Hudson’s Bay Company has entered into a definitive agreement with a group of HBC shareholders to take the company private.
Under the terms of the deal, the common shares of HBC not held by the shareholder group (who collectively own approximately 57% of the common shares of the company on an as-converted basis), will be purchased for cancellation at a price of $10.30 per share in cash. This price represents a premium of approximately 62% to HBC’s closing share price on the Toronto Stock Exchange on June 7, 2019, the last trading day prior to the announcement of the shareholder group’s initial privatization proposal, and a premium of approximately 52% to the 20-day average closing share price on that date. The price also represents an increase of 9% over the shareholder group’s initial proposal on June 10, 2019, of $9.45 per share.
The shareholder group comprises individuals and entities related to, or affiliated with, Richard Baker, governor and executive chairman of HBC; Rhône Capital; WeWork Property Advisors; Hanover Investments S.A.; and Abrams Capital Management.
David Leith, chair of the special committee, Hudson’s Bay, said, “Over the last four months, with the assistance of our independent financial and legal advisors, we have conducted a thorough evaluation of the shareholder group’s proposal and alternatives available to HBC to maximize shareholder value. Following this comprehensive evaluation and extensive negotiations with the shareholder group, and consideration of the applicable risks and the opportunities and alternatives available, we are pleased to have reached an agreement with respect to a transaction that provides immediate and fair value to the minority shareholders. The special committee is confident that this transaction represents the best path forward for HBC and the minority shareholders.”
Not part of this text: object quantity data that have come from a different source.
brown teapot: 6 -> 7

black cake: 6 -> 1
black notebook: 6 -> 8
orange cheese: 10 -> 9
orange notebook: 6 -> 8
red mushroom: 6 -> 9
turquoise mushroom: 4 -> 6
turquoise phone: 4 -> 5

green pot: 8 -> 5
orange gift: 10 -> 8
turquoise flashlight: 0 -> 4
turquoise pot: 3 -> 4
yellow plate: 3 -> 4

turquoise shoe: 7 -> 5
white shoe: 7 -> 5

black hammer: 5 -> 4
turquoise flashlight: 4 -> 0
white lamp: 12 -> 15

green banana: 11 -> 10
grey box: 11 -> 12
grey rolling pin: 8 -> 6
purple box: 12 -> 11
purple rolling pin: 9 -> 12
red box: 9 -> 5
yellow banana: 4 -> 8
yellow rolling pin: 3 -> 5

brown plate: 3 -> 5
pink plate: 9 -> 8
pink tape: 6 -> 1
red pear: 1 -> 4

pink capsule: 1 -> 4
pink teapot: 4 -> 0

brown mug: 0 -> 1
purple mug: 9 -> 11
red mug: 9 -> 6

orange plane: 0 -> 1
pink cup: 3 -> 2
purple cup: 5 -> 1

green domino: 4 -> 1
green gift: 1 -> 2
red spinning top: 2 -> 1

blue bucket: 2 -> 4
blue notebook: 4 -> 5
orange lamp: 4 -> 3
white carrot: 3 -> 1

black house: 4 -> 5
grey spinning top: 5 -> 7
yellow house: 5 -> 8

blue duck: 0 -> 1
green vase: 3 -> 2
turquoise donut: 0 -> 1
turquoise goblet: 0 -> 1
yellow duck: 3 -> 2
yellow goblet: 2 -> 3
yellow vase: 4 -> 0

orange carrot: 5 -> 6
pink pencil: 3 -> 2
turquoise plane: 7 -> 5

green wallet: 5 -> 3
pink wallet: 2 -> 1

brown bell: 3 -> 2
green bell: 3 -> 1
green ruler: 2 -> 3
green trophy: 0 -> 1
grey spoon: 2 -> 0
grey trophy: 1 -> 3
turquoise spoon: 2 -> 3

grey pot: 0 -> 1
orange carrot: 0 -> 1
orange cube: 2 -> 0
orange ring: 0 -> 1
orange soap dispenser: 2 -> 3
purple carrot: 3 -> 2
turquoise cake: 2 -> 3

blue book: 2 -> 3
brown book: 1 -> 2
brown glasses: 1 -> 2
Completion of the transaction is subject to a number of conditions, including court approval, receipt of certain regulatory approvals and the approval of a majority of the minority of the HBC shareholders and approval of holders of 75% of the shares voted at the special meeting of shareholders held to approve the transaction. HBC expects to mail an information circular for the special meeting in November 2019, and to hold the special meeting in December 2019.